> Exercise aim
In the entries below, count each line where "SQUARE" appears. Give the total and nothing more.

[Opening Data supplied section]

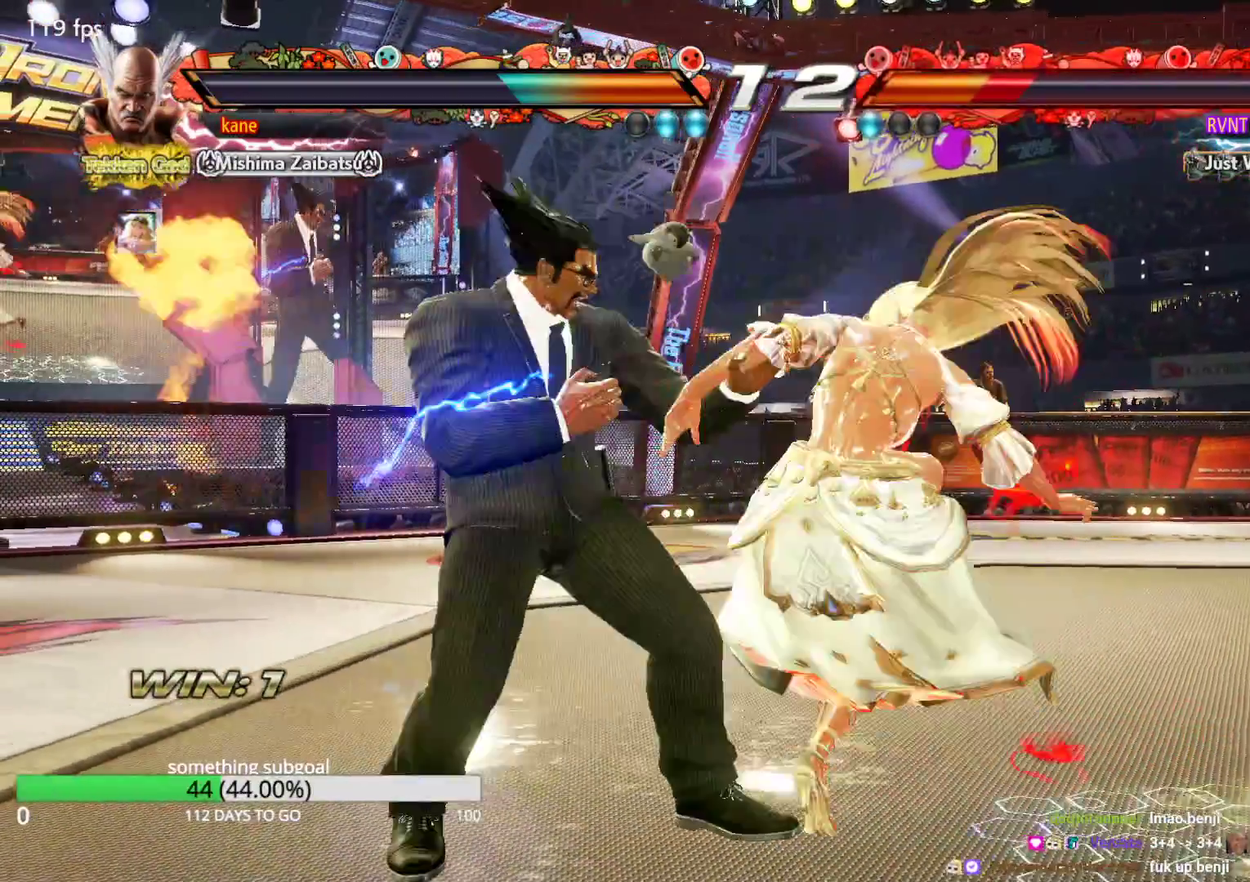
{"buttons": [], "left_stick": "center", "events": [[50, "left_stick", "left"], [467, "left_stick", "center"]]}
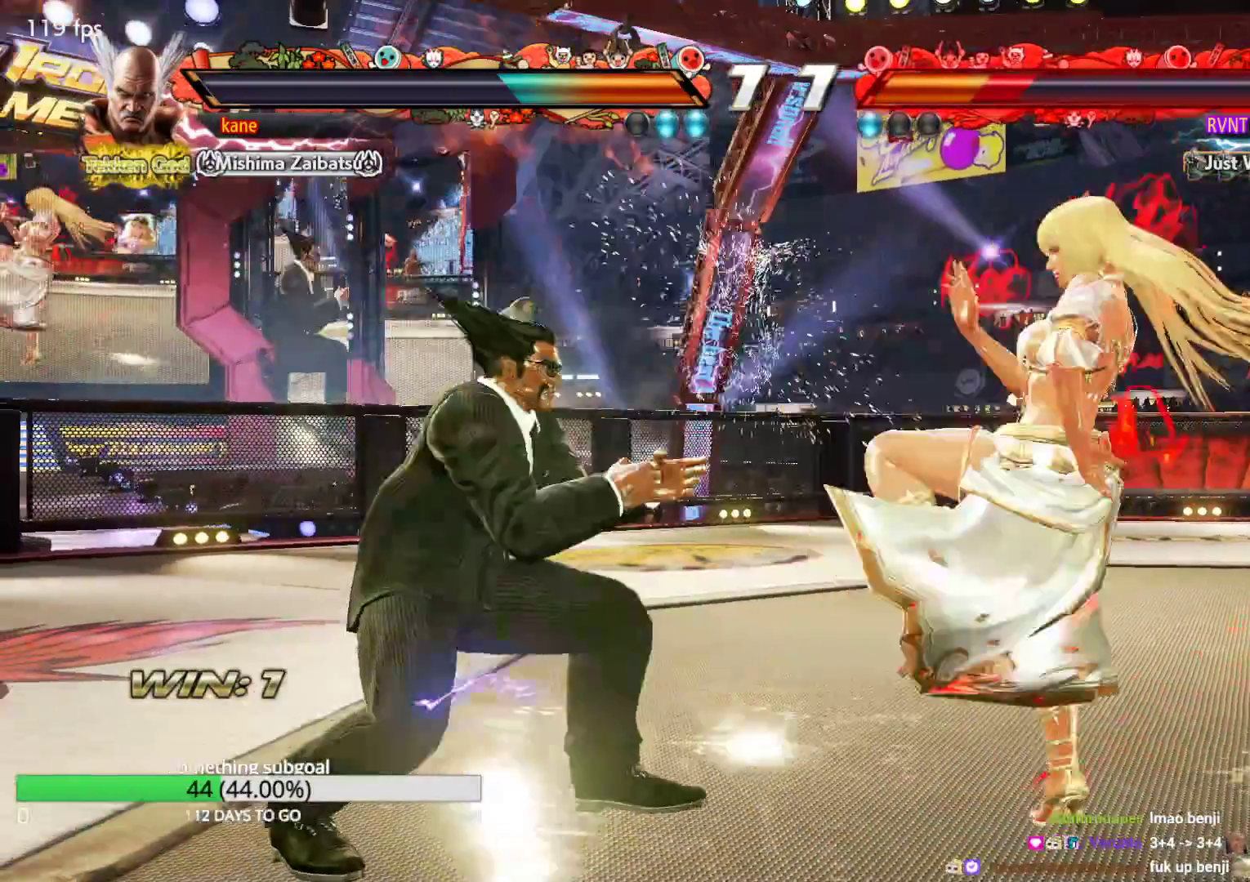
{"buttons": [], "left_stick": "center", "events": [[133, "SQUARE", "down"], [467, "SQUARE", "up"]]}
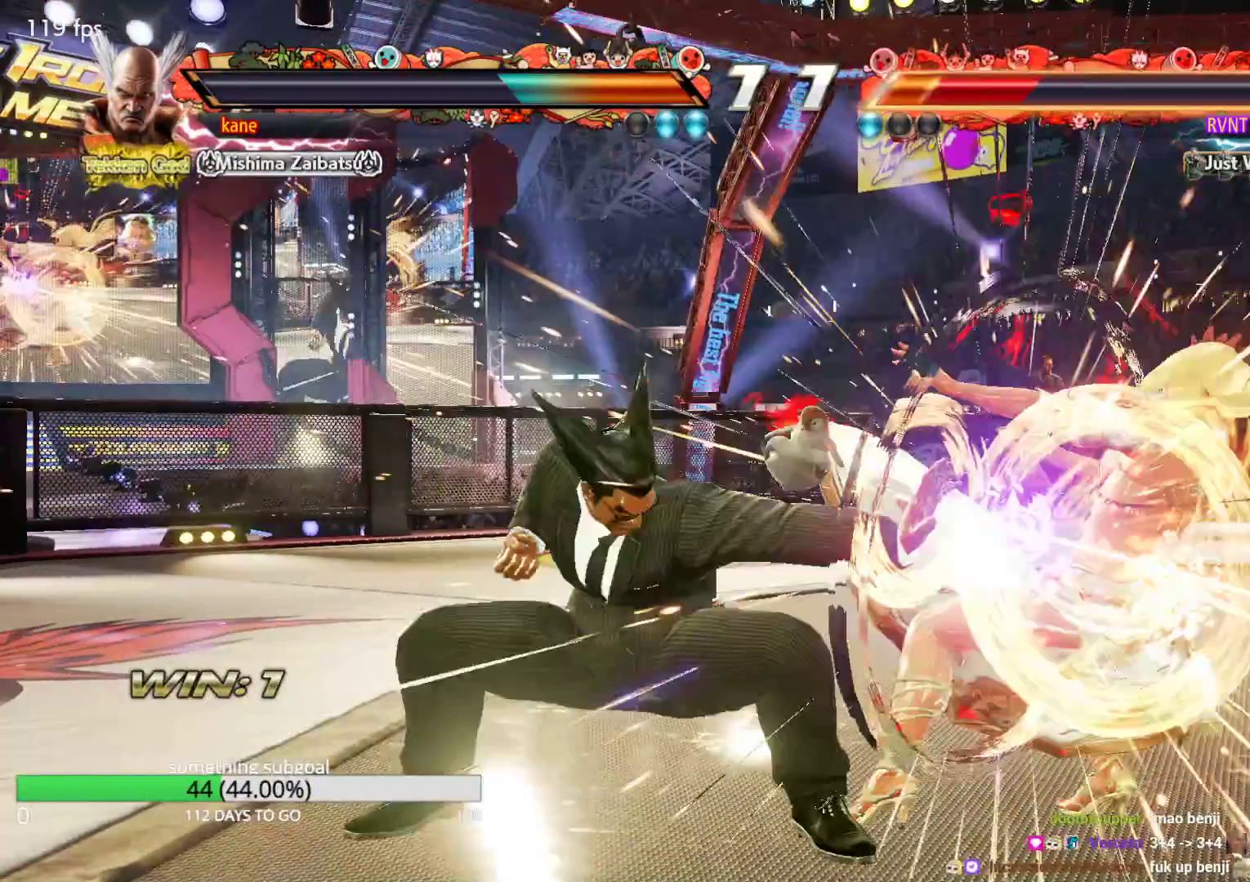
{"buttons": ["SQUARE"], "left_stick": "down-right", "events": [[383, "left_stick", "right"], [467, "SQUARE", "down"], [467, "left_stick", "down-right"]]}
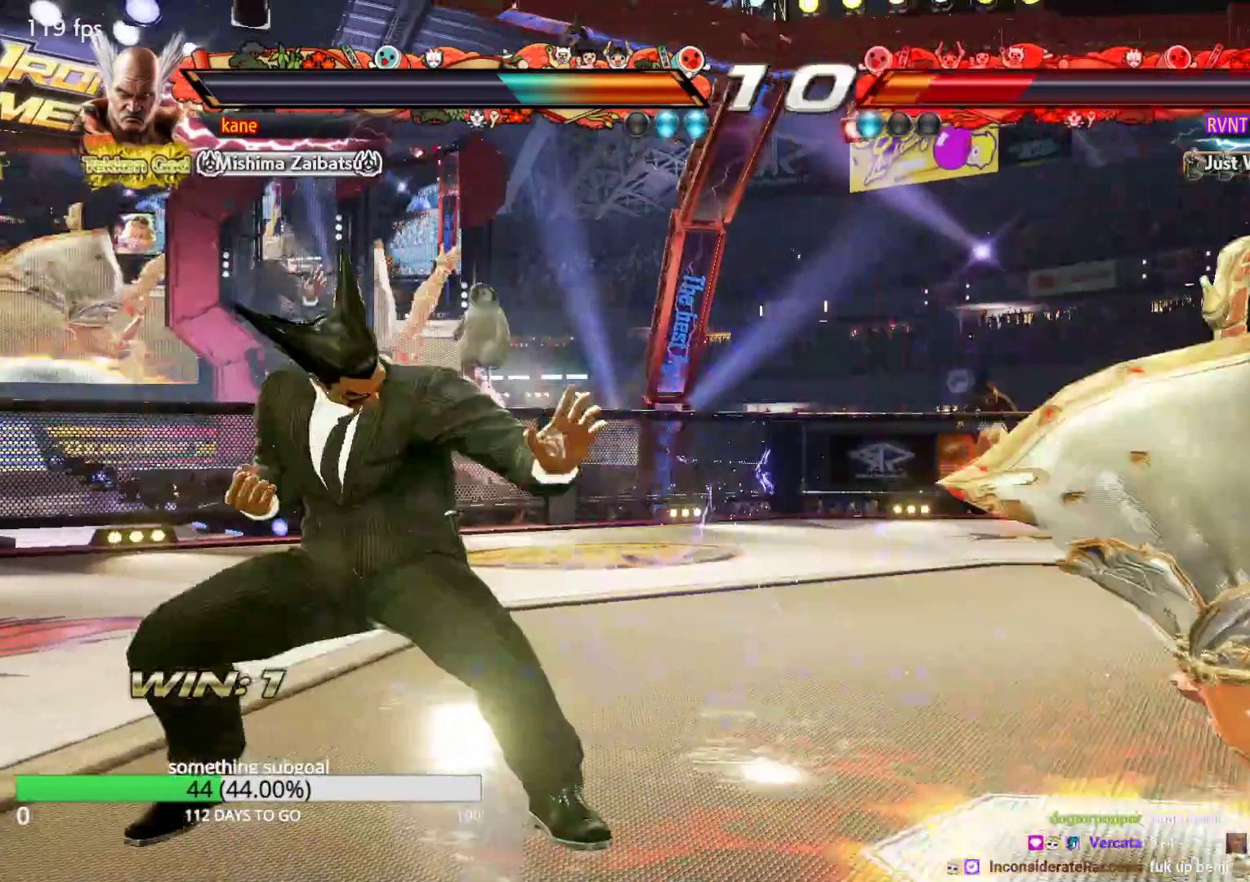
{"buttons": [], "left_stick": "center", "events": [[217, "SQUARE", "up"], [217, "left_stick", "center"]]}
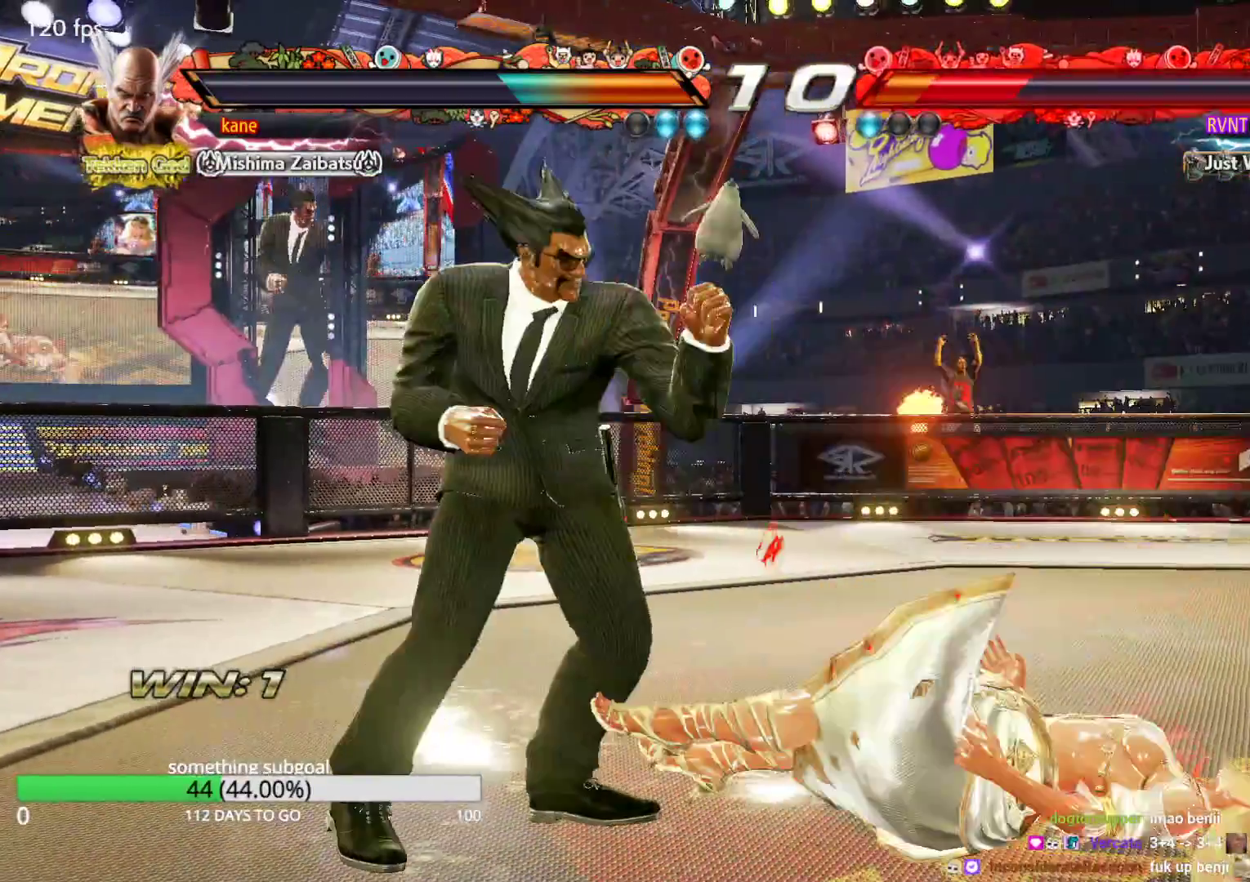
{"buttons": [], "left_stick": "right", "events": [[50, "left_stick", "right"], [133, "left_stick", "center"], [217, "left_stick", "right"], [383, "CIRCLE", "down"], [467, "CIRCLE", "up"]]}
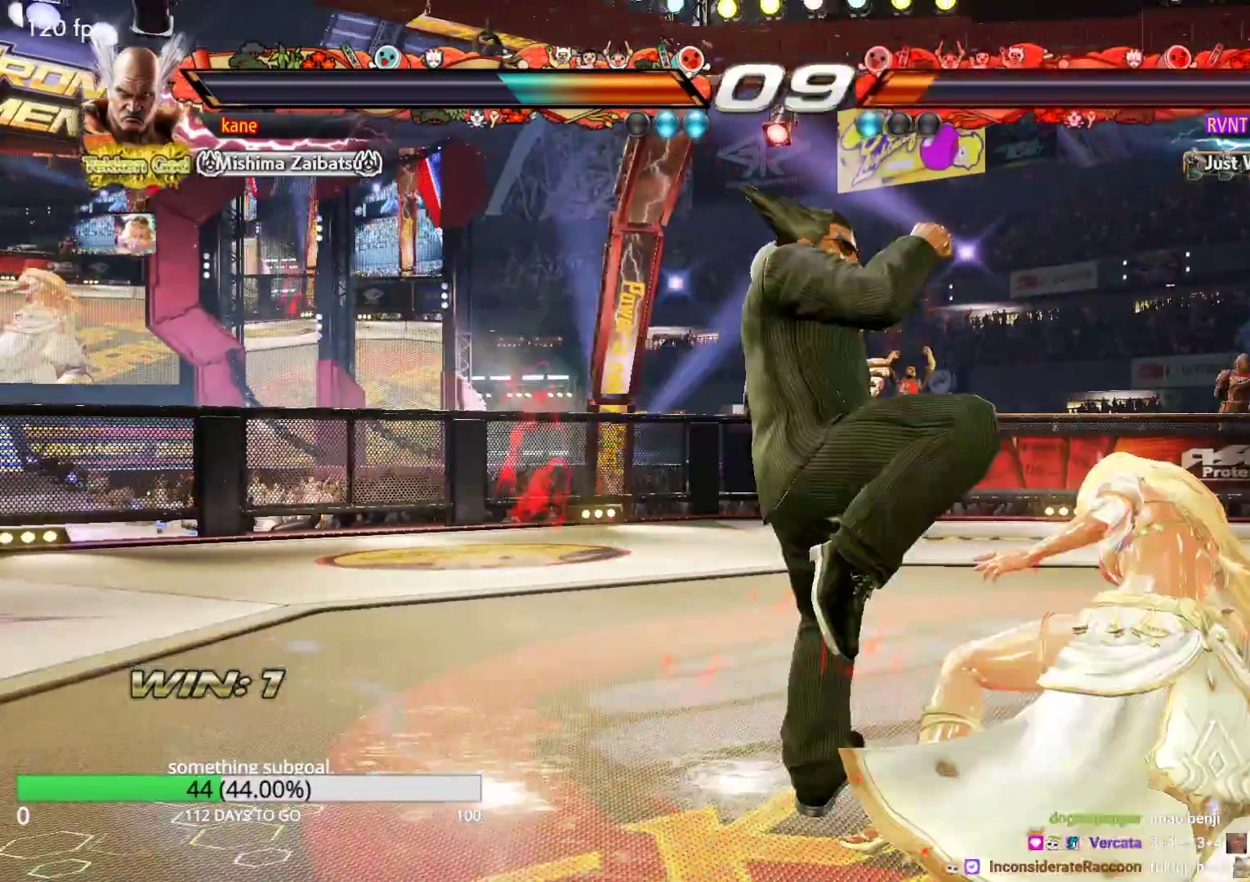
{"buttons": ["SQUARE"], "left_stick": "down-right", "events": [[133, "left_stick", "center"], [467, "SQUARE", "down"], [467, "left_stick", "down-right"]]}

[Closing Data supplied section]

> Task response
4